Em tal peça processual, o requerente reitera, em síntese, que o Tribunal Constitucional deverá admitir o recurso interposto, julgando inconstitucional a interpretação das normas plasmadas nos artigos 107.º, n.º 6, e 411.º, n.º 4, ambos do Código de Processo Penal, “segundo a qual em caso algum o prazo de recurso pode ser superior a 30 dias”.
Refere o requerente que tal interpretação deverá ser julgada inconstitucional, “sempre que aos arguidos for concedido prazo superior – recorrendo ao instituto da prorrogação de prazos – ainda que o prazo fixado ultrapasse o limite previsto no n.º 4 do art.º 411.º do C.P.P.”, sobretudo “quando se viola caso julgado anterior”.
Conclui, desta forma, que se impõe a apreciação da constitucionalidade da referida norma, “quando interpretada como no caso dos autos”, uma vez que a mesma se apresenta como limitativa dos direitos do arguido, nomeadamente o direito ao recurso.
Cumpre apreciar.
IIFundamentos
4. O acórdão, a que o requerente pretende reagir, corresponde a uma decisão da conferência, que, nos termos do artigo 77.º, n.º 4, da LTC, não pode ser impugnada.

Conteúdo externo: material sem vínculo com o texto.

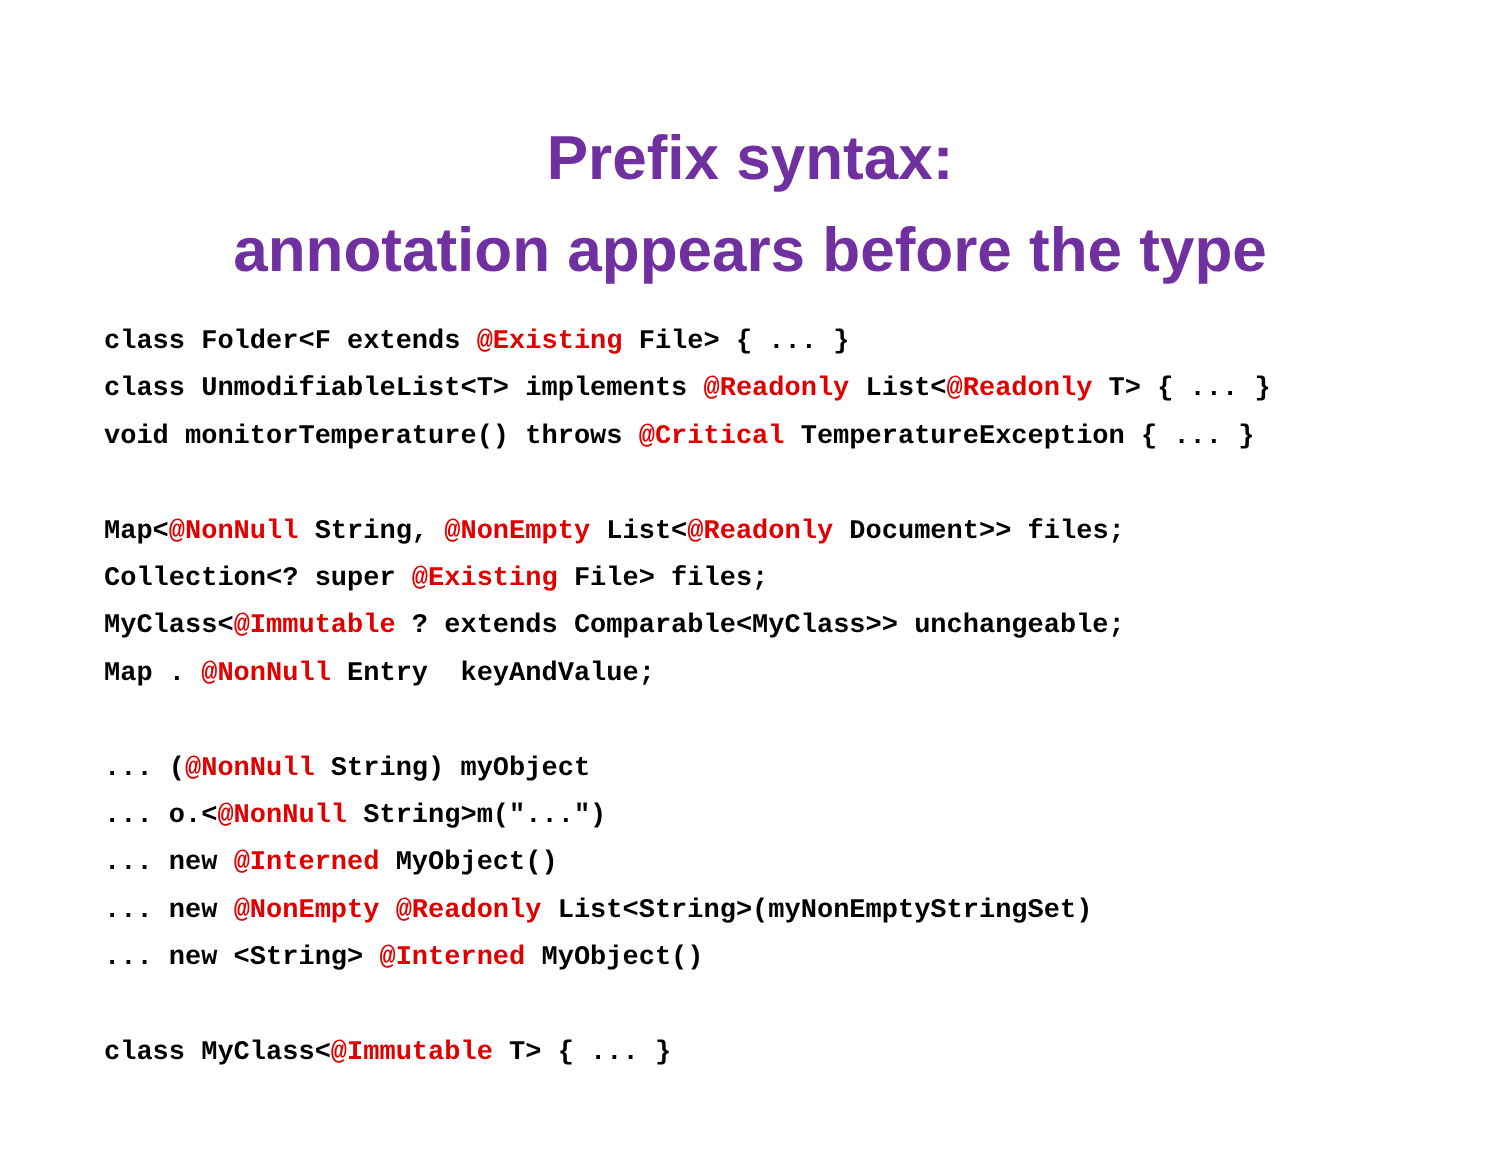Prefix syntax:
annotation appears before the type
class Folder<F extends @Existing File> { ... } class UnmodifiableList<T> implements @Readonly List<@Readonly T> { ... } void monitorTemperature() throws @Critical TemperatureException { ... } Map<@NonNull String, @NonEmpty List<@Readonly Document>> files; Collection<? super @Existing File> files; MyClass<@Immutable ? extends Comparable<MyClass>> unchangeable; Map . @NonNull Entry keyAndValue; ... (@NonNull String) myObject ... o.<@NonNull String>m("...") ... new @Interned MyObject() ... new @NonEmpty @Readonly List<String>(myNonEmptyStringSet) ... new <String> @Interned MyObject() class MyClass<@Immutable T> { ... }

Assim, relativamente a tal decisão, o requerente apenas poderia reagir, suscitando os incidentes previstos nos artigos 667.º a 670.º do Código de Processo Civil, aplicáveis ex vi artigo 69.º da LTC.
O requerimento formulado não corresponde, porém, a qualquer pretensão de retificação de erro material, arguição de nulidade, esclarecimento de dúvidas ou reforma de decisão, traduzindo-se, ao invés, numa manifestação de discordância relativamente aos fundamentos e sentido da decisão.
Pelo exposto, correspondendo o requerimento apresentado a pretensão legalmente inadmissível, não se tomará conhecimento do mesmo.